Boven Digoel, Mmcnews – Seiring berjalannya waktu, peran guru di Indonesia tampaknya telah bergeser. Banyak guru yang kini hanya dianggap sebagai pengajar, bukan lagi pendidik yang memfokuskan pada perkembangan karakter dan keterampilan dasar siswa. Fenomena ini tidak hanya menjadi sorotan di kalangan para pendidik itu sendiri, tetapi juga menjadi pembahasan hangat di masyarakat. Apa yang menyebabkan perubahan besar ini? Berbagai faktor, baik internal maupun eksternal, mempengaruhi cara kerja guru dalam mengajar dan mendidik.
1. Tekanan dari Orang Tua
Salah satu faktor utama yang membuat guru lebih berfokus pada pengajaran, ketimbang mendidik, adalah tekanan besar dari orang tua siswa. Banyak orang tua yang lebih memedulikan agar anak mereka naik kelas, tanpa memperhatikan apakah anak tersebut benar-benar menguasai materi atau memiliki keterampilan dasar seperti membaca, menulis, atau berhitung. Bahkan, tidak jarang orang tua memberikan ancaman kepada guru jika anaknya tidak naik kelas, meskipun kenyataannya siswa tersebut belum sepenuhnya siap untuk melanjutkan ke tingkat yang lebih tinggi.
Orang tua yang tidak mau tahu mengenai kualitas pendidikan yang diterima anaknya, tetapi hanya menginginkan hasil formal berupa kenaikan kelas, memberikan tekanan tersendiri pada guru. Hal ini sering kali memaksa guru untuk lebih mengutamakan administrasi dan kelulusan formal, daripada memastikan siswa benar-benar memahami dan menguasai materi pelajaran.
2. Program Merdeka Belajar dan Orientasi pada Kelulusan
Kebijakan Merdeka Belajar yang diterapkan oleh Kementerian Pendidikan dan Kebudayaan (Kemendikbud) bertujuan untuk memberikan kebebasan bagi sekolah dan guru dalam memilih metode pengajaran. Namun, program ini juga tidak lepas dari kritik. Beberapa guru menganggap bahwa Merdeka Belajar lebih menekankan pada kelulusan siswa, dan pada akhirnya mengarah pada kesuksesan administratif yang terukur, seperti predikat “naik kelas”.
Program ini, meski dirancang dengan niat baik, malah terkadang membuat guru terlalu terfokus pada target kelulusan dan pencapaian angka statistik tertentu.
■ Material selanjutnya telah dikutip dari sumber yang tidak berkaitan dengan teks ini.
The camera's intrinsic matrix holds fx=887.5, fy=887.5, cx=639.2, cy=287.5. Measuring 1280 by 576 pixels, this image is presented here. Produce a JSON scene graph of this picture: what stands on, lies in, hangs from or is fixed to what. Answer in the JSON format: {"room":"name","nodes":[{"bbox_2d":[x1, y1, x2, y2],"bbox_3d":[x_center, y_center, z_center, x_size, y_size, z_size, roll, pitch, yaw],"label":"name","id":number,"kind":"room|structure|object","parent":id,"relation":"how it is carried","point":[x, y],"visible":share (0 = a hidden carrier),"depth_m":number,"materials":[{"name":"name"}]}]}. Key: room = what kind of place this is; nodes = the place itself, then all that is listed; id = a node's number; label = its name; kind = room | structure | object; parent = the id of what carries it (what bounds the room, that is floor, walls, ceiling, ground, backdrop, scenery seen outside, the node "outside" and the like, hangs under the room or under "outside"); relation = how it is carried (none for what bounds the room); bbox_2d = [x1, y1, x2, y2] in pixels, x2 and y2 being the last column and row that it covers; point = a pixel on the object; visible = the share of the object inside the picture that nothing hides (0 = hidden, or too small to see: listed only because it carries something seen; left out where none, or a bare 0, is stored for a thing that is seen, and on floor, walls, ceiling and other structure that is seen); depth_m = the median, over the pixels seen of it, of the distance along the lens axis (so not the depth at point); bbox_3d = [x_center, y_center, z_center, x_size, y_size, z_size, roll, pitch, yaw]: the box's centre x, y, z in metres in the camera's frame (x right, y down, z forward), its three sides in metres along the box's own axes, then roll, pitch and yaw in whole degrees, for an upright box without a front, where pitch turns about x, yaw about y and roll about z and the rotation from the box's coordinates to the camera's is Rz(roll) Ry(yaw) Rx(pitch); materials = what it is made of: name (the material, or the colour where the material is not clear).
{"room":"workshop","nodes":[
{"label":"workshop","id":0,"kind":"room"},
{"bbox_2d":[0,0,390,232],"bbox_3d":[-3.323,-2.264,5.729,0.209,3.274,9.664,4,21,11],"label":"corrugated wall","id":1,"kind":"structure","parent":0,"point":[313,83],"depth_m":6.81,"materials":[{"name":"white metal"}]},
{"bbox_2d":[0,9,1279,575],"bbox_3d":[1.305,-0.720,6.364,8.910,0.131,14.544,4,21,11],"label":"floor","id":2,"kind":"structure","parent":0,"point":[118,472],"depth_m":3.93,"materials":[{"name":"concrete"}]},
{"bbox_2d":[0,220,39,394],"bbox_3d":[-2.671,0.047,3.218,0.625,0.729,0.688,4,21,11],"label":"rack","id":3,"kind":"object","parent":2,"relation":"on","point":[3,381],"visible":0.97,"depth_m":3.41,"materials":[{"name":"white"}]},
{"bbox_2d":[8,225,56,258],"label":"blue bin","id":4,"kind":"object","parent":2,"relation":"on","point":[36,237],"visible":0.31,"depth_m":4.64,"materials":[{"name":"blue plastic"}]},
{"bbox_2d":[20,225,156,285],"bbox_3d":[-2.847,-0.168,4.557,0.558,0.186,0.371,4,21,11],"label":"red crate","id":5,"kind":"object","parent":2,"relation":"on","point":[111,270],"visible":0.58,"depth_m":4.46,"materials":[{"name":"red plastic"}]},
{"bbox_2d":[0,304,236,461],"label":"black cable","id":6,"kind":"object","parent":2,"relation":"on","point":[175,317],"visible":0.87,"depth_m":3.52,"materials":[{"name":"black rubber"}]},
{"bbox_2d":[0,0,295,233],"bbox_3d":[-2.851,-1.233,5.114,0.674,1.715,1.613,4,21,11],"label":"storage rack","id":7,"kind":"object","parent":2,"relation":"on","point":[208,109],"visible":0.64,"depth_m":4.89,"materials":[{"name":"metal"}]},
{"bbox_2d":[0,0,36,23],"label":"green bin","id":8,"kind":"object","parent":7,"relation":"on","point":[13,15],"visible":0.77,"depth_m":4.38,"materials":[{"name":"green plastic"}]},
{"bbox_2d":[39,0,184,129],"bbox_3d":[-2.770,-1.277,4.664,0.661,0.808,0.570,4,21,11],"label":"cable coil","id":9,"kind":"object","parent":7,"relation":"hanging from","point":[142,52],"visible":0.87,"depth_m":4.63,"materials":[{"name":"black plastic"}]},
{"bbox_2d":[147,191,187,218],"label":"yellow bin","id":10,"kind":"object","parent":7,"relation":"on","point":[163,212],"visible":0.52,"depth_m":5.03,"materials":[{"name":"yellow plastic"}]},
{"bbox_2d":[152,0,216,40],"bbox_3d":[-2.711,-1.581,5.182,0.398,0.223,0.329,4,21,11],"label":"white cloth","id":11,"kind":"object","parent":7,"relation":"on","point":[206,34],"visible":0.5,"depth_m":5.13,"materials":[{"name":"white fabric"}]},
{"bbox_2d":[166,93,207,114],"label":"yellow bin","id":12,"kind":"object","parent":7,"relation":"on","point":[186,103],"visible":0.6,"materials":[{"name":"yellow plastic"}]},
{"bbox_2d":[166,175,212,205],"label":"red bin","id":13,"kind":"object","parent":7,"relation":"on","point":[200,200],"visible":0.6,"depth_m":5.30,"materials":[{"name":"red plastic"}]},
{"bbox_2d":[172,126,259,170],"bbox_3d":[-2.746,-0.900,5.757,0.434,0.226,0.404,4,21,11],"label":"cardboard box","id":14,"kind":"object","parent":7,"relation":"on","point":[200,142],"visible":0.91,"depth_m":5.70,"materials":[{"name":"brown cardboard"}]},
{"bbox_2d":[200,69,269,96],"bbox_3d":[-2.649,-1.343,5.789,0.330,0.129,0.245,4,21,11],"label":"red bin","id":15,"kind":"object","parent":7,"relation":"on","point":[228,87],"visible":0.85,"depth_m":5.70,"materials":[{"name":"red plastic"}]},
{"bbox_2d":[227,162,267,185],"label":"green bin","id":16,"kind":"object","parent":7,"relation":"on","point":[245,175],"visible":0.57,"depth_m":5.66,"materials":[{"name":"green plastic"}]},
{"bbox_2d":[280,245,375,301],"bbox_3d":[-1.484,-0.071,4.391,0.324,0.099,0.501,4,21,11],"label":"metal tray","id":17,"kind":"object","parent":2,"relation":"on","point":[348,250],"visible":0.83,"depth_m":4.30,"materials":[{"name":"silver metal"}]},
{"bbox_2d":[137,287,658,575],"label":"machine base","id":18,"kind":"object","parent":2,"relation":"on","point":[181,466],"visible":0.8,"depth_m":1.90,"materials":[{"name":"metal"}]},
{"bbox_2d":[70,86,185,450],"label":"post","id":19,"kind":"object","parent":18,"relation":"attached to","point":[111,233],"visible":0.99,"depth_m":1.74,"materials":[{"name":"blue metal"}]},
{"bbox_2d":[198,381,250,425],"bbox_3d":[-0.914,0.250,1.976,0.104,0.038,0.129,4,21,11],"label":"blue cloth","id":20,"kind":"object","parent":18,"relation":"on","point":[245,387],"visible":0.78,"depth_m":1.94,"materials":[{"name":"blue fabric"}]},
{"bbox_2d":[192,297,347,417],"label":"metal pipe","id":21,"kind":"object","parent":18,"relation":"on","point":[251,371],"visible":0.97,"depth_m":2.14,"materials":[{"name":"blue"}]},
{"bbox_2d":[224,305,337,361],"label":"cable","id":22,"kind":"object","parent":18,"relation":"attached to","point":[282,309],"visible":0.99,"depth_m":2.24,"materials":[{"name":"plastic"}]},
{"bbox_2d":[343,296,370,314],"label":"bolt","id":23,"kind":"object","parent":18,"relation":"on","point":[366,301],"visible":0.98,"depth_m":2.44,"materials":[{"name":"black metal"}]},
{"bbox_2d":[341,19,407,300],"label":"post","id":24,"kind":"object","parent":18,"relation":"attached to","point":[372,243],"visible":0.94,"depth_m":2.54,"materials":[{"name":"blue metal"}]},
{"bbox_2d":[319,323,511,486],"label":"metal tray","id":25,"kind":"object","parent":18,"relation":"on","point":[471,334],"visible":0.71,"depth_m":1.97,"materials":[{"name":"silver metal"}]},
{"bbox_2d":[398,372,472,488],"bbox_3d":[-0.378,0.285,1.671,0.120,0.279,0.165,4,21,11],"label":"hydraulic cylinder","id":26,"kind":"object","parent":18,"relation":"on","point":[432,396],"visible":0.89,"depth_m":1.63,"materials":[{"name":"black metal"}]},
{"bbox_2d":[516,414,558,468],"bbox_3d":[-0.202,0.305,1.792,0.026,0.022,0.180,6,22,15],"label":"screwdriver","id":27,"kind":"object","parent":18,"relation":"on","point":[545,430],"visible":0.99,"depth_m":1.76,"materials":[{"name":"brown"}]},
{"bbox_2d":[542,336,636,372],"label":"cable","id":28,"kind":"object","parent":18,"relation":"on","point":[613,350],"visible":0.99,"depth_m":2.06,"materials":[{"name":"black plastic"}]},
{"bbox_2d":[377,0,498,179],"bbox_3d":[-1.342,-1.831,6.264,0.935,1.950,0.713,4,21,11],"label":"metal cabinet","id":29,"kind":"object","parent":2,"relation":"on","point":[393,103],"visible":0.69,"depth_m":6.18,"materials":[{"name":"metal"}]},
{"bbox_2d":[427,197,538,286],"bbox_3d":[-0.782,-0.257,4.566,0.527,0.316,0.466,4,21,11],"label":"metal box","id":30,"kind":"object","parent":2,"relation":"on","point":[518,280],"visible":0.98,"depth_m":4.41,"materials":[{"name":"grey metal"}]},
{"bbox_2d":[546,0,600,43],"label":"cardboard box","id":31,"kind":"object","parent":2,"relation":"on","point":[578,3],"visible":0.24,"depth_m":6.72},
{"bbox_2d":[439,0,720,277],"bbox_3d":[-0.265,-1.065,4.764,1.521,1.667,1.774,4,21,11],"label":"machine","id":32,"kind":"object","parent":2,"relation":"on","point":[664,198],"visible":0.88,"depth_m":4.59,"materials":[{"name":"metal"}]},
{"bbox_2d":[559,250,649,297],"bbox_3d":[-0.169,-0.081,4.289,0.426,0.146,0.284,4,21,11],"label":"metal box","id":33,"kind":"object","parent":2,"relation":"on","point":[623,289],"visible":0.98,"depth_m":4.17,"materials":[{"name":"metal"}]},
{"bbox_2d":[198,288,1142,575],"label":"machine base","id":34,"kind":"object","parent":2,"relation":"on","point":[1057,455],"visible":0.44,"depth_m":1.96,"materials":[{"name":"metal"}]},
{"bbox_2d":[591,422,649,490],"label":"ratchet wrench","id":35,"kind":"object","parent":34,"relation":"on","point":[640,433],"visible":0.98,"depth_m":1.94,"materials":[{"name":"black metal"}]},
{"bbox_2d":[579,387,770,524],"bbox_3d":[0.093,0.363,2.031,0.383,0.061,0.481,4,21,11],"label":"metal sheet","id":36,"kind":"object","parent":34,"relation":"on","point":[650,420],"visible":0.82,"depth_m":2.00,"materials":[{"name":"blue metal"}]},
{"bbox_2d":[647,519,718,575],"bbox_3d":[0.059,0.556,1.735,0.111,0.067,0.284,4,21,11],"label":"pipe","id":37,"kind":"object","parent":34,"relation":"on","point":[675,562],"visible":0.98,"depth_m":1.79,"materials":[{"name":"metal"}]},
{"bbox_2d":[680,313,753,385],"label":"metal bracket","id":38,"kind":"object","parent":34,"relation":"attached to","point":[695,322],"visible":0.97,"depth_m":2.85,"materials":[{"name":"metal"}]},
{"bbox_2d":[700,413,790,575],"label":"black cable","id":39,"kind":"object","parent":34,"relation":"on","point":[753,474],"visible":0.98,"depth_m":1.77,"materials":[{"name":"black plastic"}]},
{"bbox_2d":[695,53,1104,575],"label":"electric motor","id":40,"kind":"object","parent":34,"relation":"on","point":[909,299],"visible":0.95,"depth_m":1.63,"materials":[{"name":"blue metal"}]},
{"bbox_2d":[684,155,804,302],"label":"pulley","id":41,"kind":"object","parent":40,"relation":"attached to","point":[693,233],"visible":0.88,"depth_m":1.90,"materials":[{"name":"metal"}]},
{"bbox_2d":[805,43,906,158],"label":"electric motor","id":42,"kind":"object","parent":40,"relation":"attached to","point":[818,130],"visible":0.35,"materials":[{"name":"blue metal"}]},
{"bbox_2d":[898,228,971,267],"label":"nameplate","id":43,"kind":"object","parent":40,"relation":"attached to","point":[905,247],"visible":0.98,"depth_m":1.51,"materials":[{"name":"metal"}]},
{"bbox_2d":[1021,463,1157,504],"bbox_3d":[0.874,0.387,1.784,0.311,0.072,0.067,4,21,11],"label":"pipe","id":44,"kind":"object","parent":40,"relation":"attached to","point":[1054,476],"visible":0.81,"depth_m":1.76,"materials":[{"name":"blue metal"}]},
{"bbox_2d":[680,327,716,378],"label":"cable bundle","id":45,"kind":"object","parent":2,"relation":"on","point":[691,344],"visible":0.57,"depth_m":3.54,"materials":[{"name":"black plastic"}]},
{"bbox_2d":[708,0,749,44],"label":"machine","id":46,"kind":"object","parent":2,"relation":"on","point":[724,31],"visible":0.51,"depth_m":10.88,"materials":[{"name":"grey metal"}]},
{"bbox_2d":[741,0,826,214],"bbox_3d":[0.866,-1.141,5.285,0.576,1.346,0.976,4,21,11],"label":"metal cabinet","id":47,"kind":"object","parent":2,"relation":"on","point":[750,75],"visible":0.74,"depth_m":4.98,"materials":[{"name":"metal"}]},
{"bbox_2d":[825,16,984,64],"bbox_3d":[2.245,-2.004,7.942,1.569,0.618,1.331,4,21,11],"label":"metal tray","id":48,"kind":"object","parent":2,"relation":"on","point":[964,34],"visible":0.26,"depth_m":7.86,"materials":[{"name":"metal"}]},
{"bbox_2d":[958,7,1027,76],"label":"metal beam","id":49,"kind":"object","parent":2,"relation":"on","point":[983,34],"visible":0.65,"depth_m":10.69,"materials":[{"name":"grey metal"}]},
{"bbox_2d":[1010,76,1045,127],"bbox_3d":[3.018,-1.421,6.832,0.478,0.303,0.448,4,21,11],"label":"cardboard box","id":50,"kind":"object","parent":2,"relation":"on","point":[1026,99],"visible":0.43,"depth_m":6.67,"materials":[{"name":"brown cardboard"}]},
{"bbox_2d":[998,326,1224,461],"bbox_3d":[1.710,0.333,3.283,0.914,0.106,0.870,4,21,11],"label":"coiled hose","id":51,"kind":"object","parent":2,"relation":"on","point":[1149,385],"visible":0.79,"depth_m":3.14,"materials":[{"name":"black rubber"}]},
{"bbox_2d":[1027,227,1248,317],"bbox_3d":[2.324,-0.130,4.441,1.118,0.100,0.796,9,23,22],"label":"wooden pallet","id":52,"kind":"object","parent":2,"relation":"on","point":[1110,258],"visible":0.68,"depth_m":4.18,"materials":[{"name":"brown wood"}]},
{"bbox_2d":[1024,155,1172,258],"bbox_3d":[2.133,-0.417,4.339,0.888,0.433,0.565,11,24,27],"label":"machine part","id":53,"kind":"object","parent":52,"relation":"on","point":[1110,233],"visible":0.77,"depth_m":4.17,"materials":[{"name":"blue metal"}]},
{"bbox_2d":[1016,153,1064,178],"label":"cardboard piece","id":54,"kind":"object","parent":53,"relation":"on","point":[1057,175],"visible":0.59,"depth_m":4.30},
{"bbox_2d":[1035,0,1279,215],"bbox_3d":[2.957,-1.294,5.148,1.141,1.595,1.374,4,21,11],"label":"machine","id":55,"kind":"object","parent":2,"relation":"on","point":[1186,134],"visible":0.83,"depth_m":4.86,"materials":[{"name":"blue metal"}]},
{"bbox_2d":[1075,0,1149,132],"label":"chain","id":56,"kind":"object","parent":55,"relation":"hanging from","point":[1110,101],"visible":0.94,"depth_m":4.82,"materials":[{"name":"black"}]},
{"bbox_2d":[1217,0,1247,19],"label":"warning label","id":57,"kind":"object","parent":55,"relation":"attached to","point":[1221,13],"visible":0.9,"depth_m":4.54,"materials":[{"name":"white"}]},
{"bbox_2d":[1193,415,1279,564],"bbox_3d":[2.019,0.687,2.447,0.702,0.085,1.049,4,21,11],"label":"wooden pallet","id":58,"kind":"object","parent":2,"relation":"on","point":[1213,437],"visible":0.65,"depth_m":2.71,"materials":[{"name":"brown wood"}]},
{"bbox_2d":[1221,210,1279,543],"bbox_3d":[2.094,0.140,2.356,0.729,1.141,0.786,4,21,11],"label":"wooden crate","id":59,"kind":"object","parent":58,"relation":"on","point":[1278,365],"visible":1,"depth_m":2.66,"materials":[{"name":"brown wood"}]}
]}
Dalam situasi ini, kualitas pendidikan sering kali terabaikan, dan guru terpaksa mengutamakan pencapaian administratif daripada memberikan perhatian yang mendalam terhadap perkembangan siswa, baik dari segi akademik maupun karakter.
3. Ketidakmampuan Guru untuk Menangani Berbagai Masalah dalam Pengajaran
Sebagian guru merasa kesulitan untuk melaksanakan tugas sebagai pendidik yang sesungguhnya karena kekurangan dukungan dan pelatihan yang memadai. Banyak guru yang terjebak dalam rutinitas pengajaran yang lebih berfokus pada penyelesaian materi, tanpa dapat memberikan waktu yang cukup untuk mendalami kebutuhan individual siswa. Sistem pendidikan yang ada juga sering kali tidak memberikan ruang yang cukup bagi guru untuk mengembangkan keterampilan mengajar yang lebih holistik, yang mencakup aspek moral, sosial, dan emosional siswa.
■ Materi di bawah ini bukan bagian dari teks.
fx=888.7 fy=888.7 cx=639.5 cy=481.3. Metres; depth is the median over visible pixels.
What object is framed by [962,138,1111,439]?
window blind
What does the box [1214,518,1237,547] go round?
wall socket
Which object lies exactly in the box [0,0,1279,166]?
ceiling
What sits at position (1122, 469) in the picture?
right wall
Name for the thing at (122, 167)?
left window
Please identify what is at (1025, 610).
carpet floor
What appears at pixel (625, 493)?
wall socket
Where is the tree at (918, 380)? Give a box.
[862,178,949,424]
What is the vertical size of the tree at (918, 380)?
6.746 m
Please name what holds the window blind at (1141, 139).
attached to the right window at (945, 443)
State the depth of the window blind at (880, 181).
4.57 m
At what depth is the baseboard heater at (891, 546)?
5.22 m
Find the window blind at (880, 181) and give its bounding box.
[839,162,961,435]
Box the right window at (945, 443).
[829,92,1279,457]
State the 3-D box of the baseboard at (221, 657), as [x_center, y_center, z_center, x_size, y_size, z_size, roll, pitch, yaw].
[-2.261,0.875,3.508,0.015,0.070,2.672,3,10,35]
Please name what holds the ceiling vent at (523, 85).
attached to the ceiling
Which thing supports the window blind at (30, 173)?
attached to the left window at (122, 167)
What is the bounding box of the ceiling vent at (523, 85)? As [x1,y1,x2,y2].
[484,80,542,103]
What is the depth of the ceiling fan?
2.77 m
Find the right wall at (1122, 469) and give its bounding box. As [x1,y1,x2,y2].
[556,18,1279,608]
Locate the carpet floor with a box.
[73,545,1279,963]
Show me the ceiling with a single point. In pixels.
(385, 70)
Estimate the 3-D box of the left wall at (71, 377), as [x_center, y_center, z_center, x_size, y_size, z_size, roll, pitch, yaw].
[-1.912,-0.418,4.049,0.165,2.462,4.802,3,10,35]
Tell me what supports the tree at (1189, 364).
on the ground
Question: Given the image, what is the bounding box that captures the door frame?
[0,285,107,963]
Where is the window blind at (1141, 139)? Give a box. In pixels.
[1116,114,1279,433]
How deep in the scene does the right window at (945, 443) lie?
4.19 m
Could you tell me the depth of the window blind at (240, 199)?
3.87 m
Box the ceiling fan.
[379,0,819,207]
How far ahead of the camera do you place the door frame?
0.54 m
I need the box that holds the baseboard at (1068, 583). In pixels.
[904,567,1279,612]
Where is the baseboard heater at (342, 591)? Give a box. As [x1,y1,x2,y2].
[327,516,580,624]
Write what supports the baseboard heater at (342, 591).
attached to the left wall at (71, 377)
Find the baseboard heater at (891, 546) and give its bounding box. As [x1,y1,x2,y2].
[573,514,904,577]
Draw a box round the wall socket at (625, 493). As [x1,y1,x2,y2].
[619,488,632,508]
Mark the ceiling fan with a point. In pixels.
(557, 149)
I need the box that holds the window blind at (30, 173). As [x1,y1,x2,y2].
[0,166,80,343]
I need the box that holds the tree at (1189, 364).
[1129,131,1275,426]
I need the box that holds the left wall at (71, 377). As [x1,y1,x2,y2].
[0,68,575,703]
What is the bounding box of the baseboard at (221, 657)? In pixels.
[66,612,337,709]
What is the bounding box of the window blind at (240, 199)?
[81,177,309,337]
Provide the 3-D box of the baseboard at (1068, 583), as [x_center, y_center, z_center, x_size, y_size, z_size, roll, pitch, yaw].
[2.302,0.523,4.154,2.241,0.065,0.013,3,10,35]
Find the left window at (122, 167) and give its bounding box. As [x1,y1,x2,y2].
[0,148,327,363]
Di sisi lain, tidak semua guru memiliki keterampilan dan pemahaman yang cukup mengenai pendekatan pedagogik yang berbasis pada perkembangan siswa. Seiring dengan tekanan yang ada, banyak guru merasa lebih mudah untuk berfokus pada aspek pengajaran yang dapat diukur, seperti ulangan, ujian, dan kelulusan, dibandingkan dengan melakukan pendekatan yang lebih mendalam dalam mendidik karakter dan keterampilan hidup siswa.